▶ **Saved data entries**:
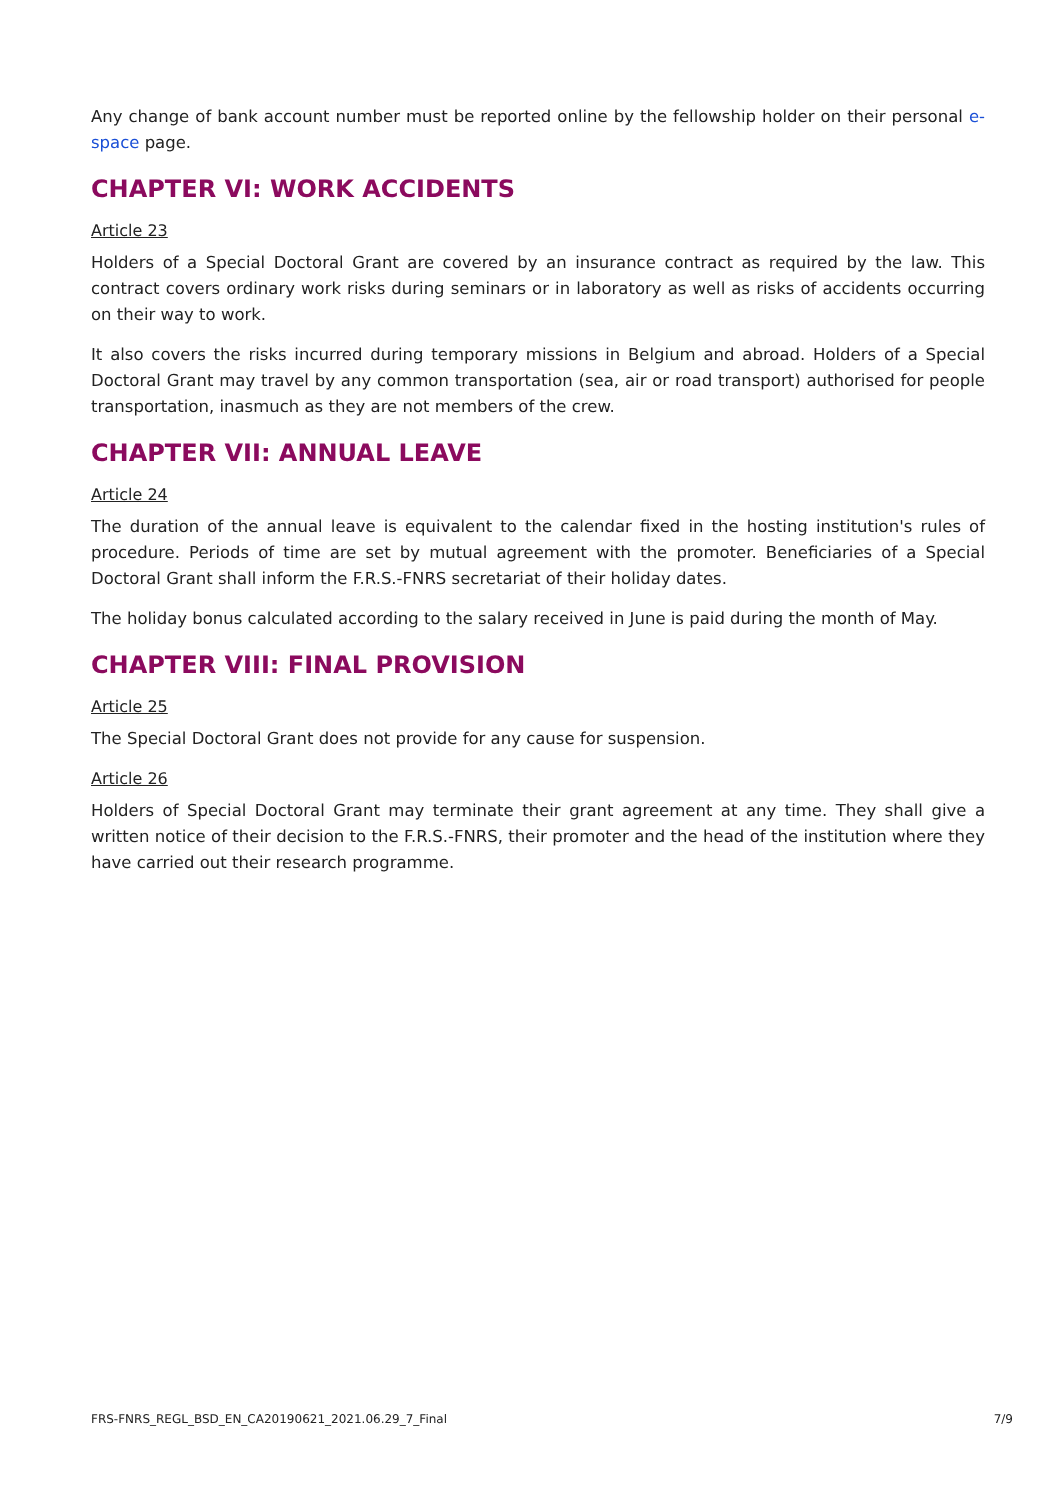Any change of bank account number must be reported online by the fellowship holder on their personal e-space page.
CHAPTER VI: WORK ACCIDENTS
Article 23
Holders of a Special Doctoral Grant are covered by an insurance contract as required by the law. This contract covers ordinary work risks during seminars or in laboratory as well as risks of accidents occurring on their way to work.
It also covers the risks incurred during temporary missions in Belgium and abroad. Holders of a Special Doctoral Grant may travel by any common transportation (sea, air or road transport) authorised for people transportation, inasmuch as they are not members of the crew.
CHAPTER VII: ANNUAL LEAVE
Article 24
The duration of the annual leave is equivalent to the calendar fixed in the hosting institution's rules of procedure. Periods of time are set by mutual agreement with the promoter. Beneficiaries of a Special Doctoral Grant shall inform the F.R.S.-FNRS secretariat of their holiday dates.
The holiday bonus calculated according to the salary received in June is paid during the month of May.
CHAPTER VIII: FINAL PROVISION
Article 25
The Special Doctoral Grant does not provide for any cause for suspension.
Article 26
Holders of Special Doctoral Grant may terminate their grant agreement at any time. They shall give a written notice of their decision to the F.R.S.-FNRS, their promoter and the head of the institution where they have carried out their research programme.
FRS-FNRS_REGL_BSD_EN_CA20190621_2021.06.29_7_Final 7/9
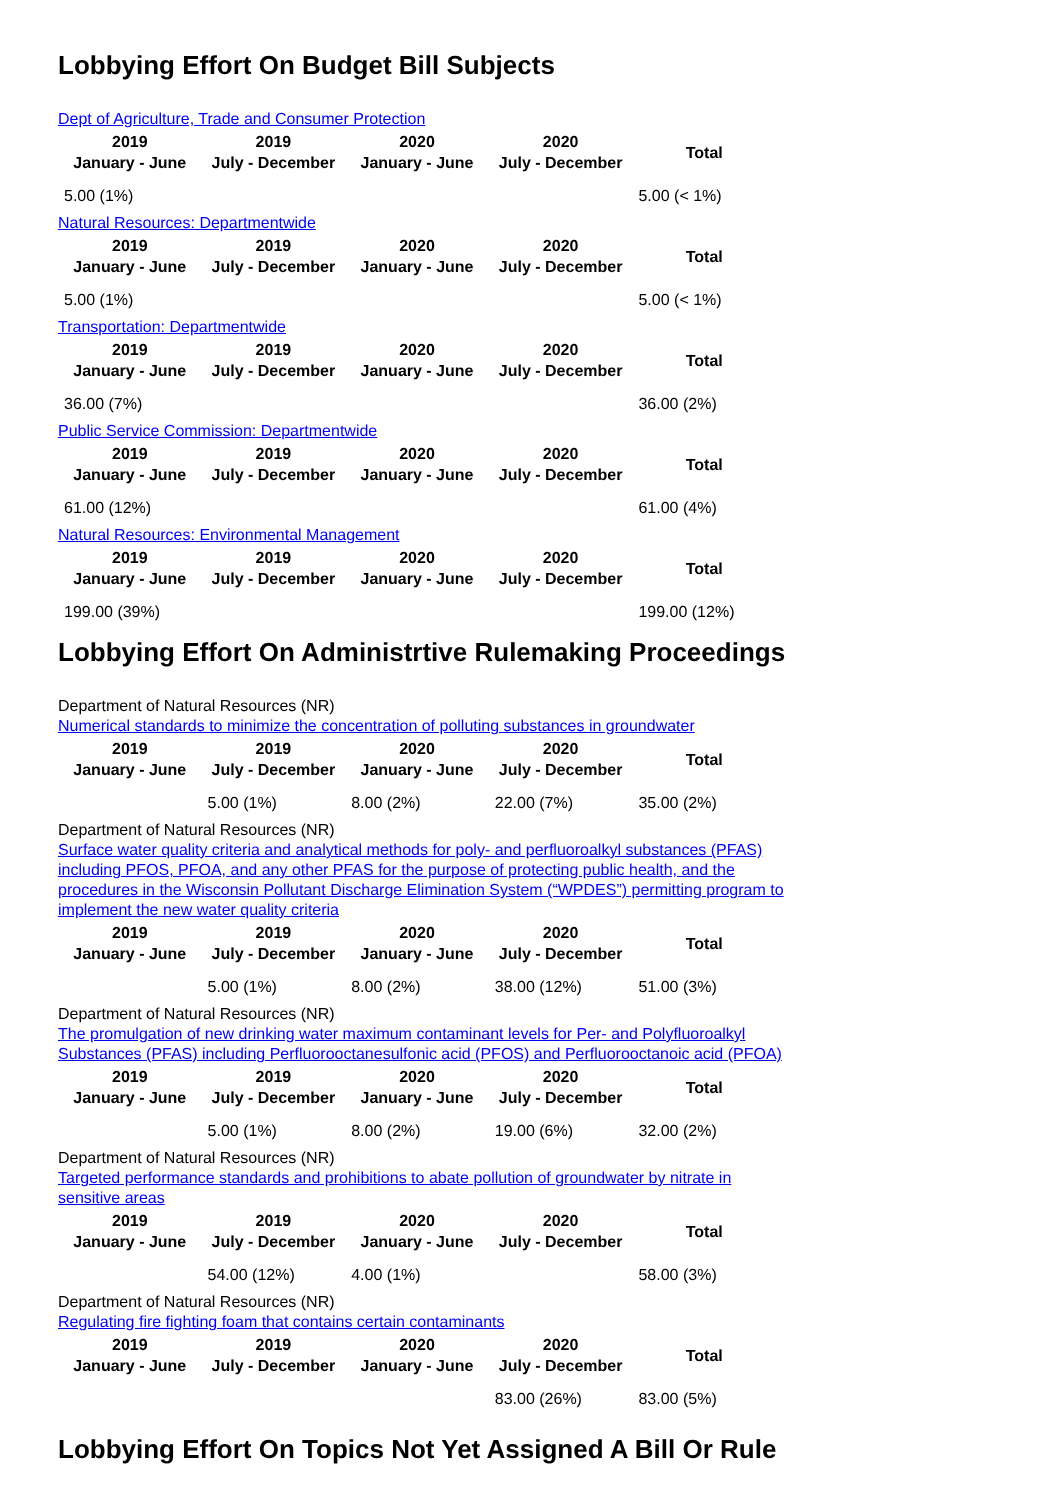Lobbying Effort On Budget Bill Subjects
Dept of Agriculture, Trade and Consumer Protection
| 2019 January - June | 2019 July - December | 2020 January - June | 2020 July - December | Total |
| --- | --- | --- | --- | --- |
| 5.00 (1%) | | | | 5.00 (< 1%) |
Natural Resources: Departmentwide
| 2019 January - June | 2019 July - December | 2020 January - June | 2020 July - December | Total |
| --- | --- | --- | --- | --- |
| 5.00 (1%) | | | | 5.00 (< 1%) |
Transportation: Departmentwide
| 2019 January - June | 2019 July - December | 2020 January - June | 2020 July - December | Total |
| --- | --- | --- | --- | --- |
| 36.00 (7%) | | | | 36.00 (2%) |
Public Service Commission: Departmentwide
| 2019 January - June | 2019 July - December | 2020 January - June | 2020 July - December | Total |
| --- | --- | --- | --- | --- |
| 61.00 (12%) | | | | 61.00 (4%) |
Natural Resources: Environmental Management
| 2019 January - June | 2019 July - December | 2020 January - June | 2020 July - December | Total |
| --- | --- | --- | --- | --- |
| 199.00 (39%) | | | | 199.00 (12%) |
Lobbying Effort On Administrtive Rulemaking Proceedings
Department of Natural Resources (NR)
Numerical standards to minimize the concentration of polluting substances in groundwater
| 2019 January - June | 2019 July - December | 2020 January - June | 2020 July - December | Total |
| --- | --- | --- | --- | --- |
| | 5.00 (1%) | 8.00 (2%) | 22.00 (7%) | 35.00 (2%) |
Department of Natural Resources (NR)
Surface water quality criteria and analytical methods for poly- and perfluoroalkyl substances (PFAS) including PFOS, PFOA, and any other PFAS for the purpose of protecting public health, and the procedures in the Wisconsin Pollutant Discharge Elimination System (“WPDES”) permitting program to implement the new water quality criteria
| 2019 January - June | 2019 July - December | 2020 January - June | 2020 July - December | Total |
| --- | --- | --- | --- | --- |
| | 5.00 (1%) | 8.00 (2%) | 38.00 (12%) | 51.00 (3%) |
Department of Natural Resources (NR)
The promulgation of new drinking water maximum contaminant levels for Per- and Polyfluoroalkyl Substances (PFAS) including Perfluorooctanesulfonic acid (PFOS) and Perfluorooctanoic acid (PFOA)
| 2019 January - June | 2019 July - December | 2020 January - June | 2020 July - December | Total |
| --- | --- | --- | --- | --- |
| | 5.00 (1%) | 8.00 (2%) | 19.00 (6%) | 32.00 (2%) |
Department of Natural Resources (NR)
Targeted performance standards and prohibitions to abate pollution of groundwater by nitrate in sensitive areas
| 2019 January - June | 2019 July - December | 2020 January - June | 2020 July - December | Total |
| --- | --- | --- | --- | --- |
| | 54.00 (12%) | 4.00 (1%) | | 58.00 (3%) |
Department of Natural Resources (NR)
Regulating fire fighting foam that contains certain contaminants
| 2019 January - June | 2019 July - December | 2020 January - June | 2020 July - December | Total |
| --- | --- | --- | --- | --- |
| | | | 83.00 (26%) | 83.00 (5%) |
Lobbying Effort On Topics Not Yet Assigned A Bill Or Rule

▶ **Task instructions**: Note down each line above where the word "promoter" occurs.

▶ **Output below**:
The duration of the annual leave is equivalent to the calendar fixed in the hosting institution's rules of procedure. Periods of time are set by mutual agreement with the promoter. Beneficiaries of a Special Doctoral Grant shall inform the F.R.S.-FNRS secretariat of their holiday dates.
Holders of Special Doctoral Grant may terminate their grant agreement at any time. They shall give a written notice of their decision to the F.R.S.-FNRS, their promoter and the head of the institution where they have carried out their research programme.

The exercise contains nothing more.